Advertiser demand may be part of it, but there's also discoverability.

Turning up around YouTube must be extremely valuable. If your content is only on Vimeo, your odds of being chosen by the mighty YouTube algorithm are 0%.

> microsoft or amazon isn't getting in the game

You're right really, and it's not really the same thing, but they do both offer free file-storage services capable of streaming video to the browser.


> They bought an existing service, made very few improvements to it

Huh? AFAIK the Youtube Google bought wasn't profitable and it had much fewer viewers and content creators. It even lacked transcode options! Other than the basic functionality it provided (you could upload clips for free, you could watch other people's clips for free) it isn't comparable to today's Youtube.


Given the many years all of that took, I don't think it's reasonable to compare what exists now with what it was when it was bought.

It's perfectly reasonable to hypothesize that it would have been as good or better feature wise.

Also, saying it didn't have a big userbase? Compared to what? It was easily as much of a giant relative to the competition then, as currently youtube is to its competition.


Youtube had a lot of users but dailymotion, myspace and google video had a fairshare of marketshare. Now youtube is so much bigger than facebook, dailymotion, vimeo in terms of videos.

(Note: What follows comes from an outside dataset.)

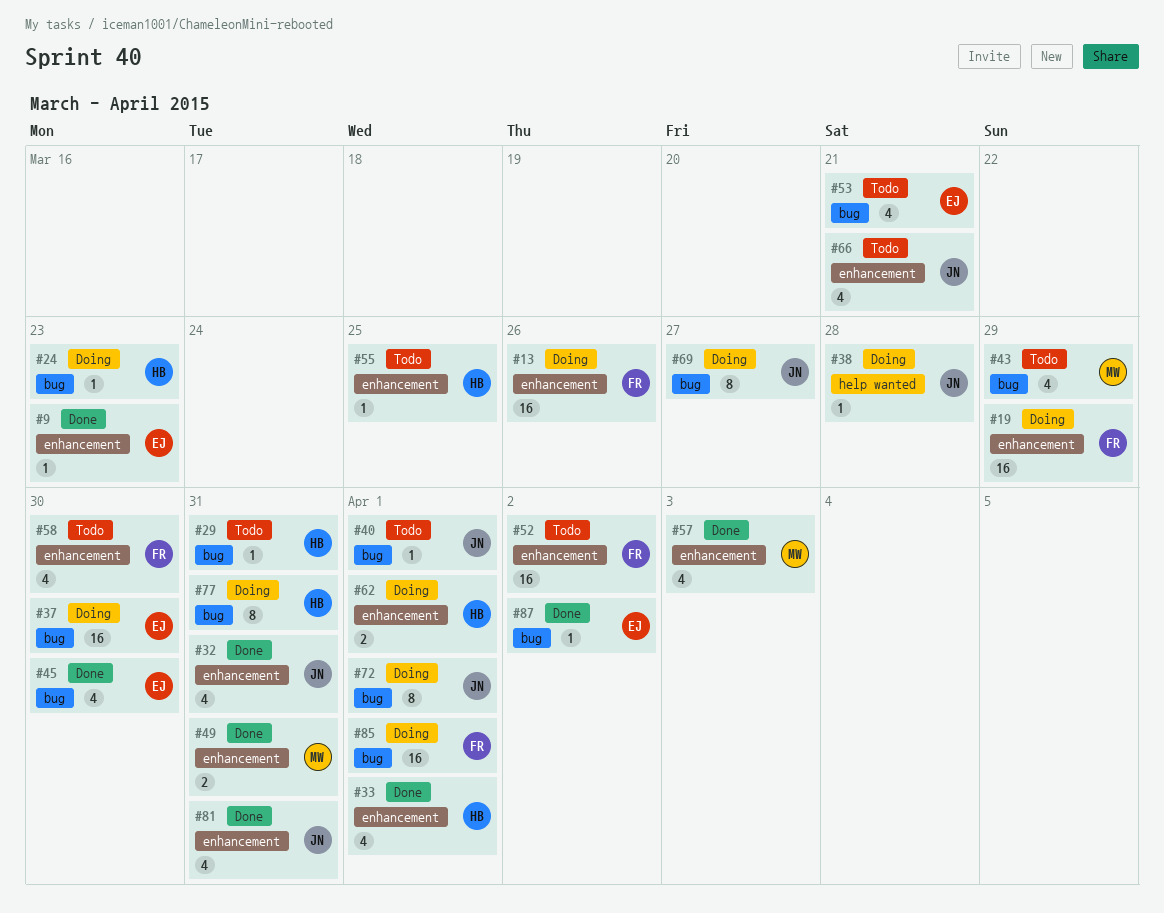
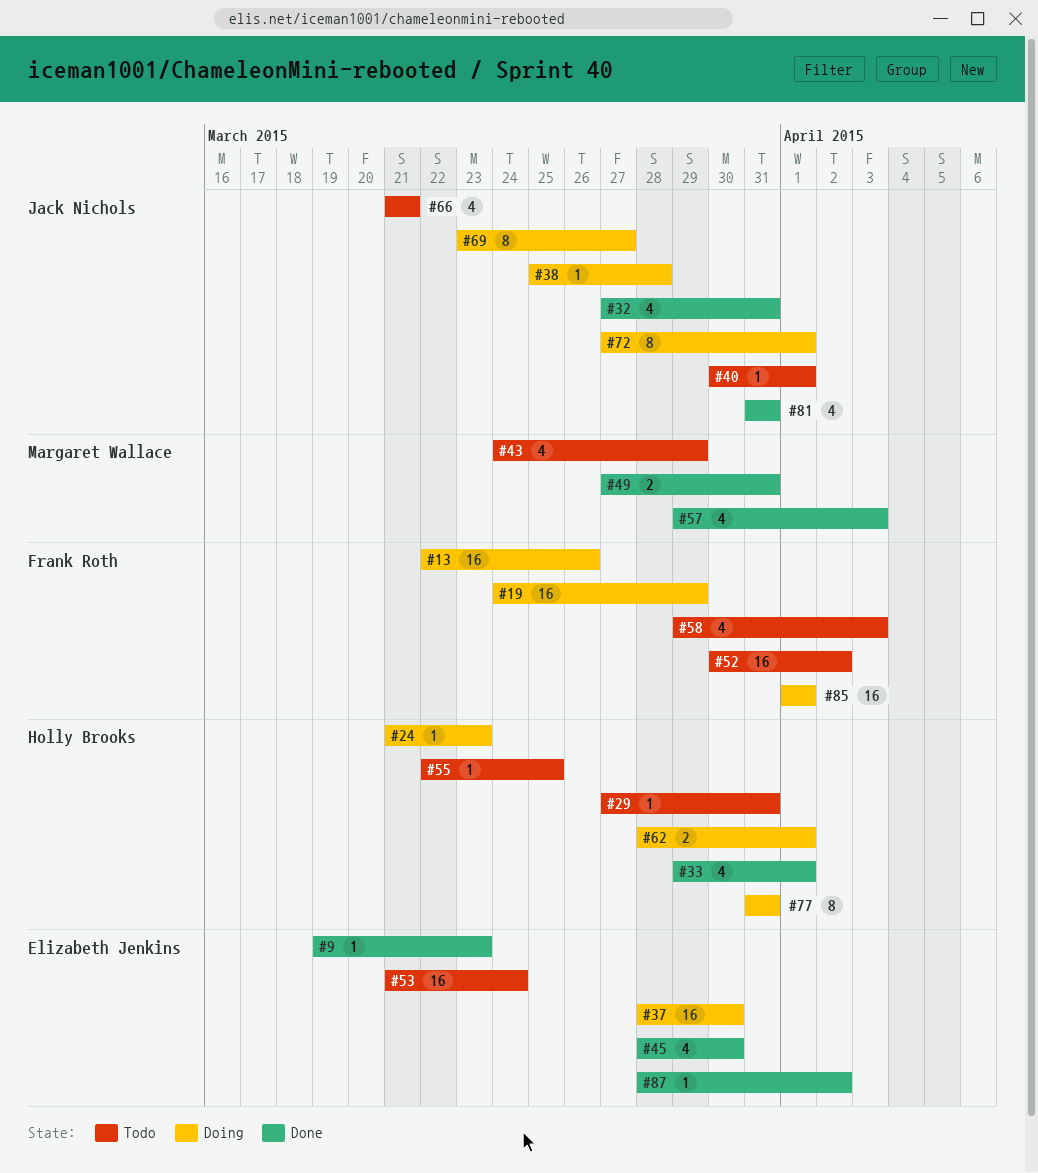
#53, estimate: 4 -> 16
#53, due: Mar 21 -> Mar 24
#58, due: Mar 30 -> Apr 3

Google has introduced many great features that would not be possible without google or google ai. Muting songs but not background sounds is a cool new feature. Identifying and categorizing videos and presenting similiar videos is better than anywhere else.

For years youtube couldn't make money. Without google figuring this piece out a site like this would still be too expensive.


> They bought an existing service, made few improvements to it, made it worse in some ways, continue to ignore its major problems, and keep it artificially limited on their competitors' platforms (like not supporting the native Picture-in-Picture feature on iPad for years.)

"Staying in business" was an improvement that literally would not have happened without Google (or at least Google, Apple, Amazon or Microsoft). The site was literally doing bankrupt, and down in flames. It needed Google to sustain the losses, and someone with that much of a warchest and legal power to muscle into collective agreements with enough music collecting societies to survive.


When Friendster and Orkut and MySpace were around, the same argument (So Big) prevented me from creating my own social networking site.


Is the business even profitable? They claim youtube made $5 billion in revenue ads last 3 months but they don’t provide net numbers. Their typical text ad weights approx 250 kb in size (including all JS junk) and ther profit margin is “only” 23%. I doubt pushing 4k content for 15 minutes and serving one 15 cents ad puts them in green.


Google has backbone peering agreements because they bought huge amounts of fibre in the 2001 and 2008 crashes.

They don't really pay for bandwidth in the way you are thinking about it.


Use Youtube without an adblocker, they have a lot more than just simple text ads. Also, bandwidth is essentially free for Google beyond capital costs due to the fact they are peered with practically every ISP on earth (traceroute Google.com).


If it was "free" then everyone could do it. The fact that very few people have the capability to provide the connectivity Google provides points to the contrary.


I never said building the connectivity was free, In fact I said the opposite.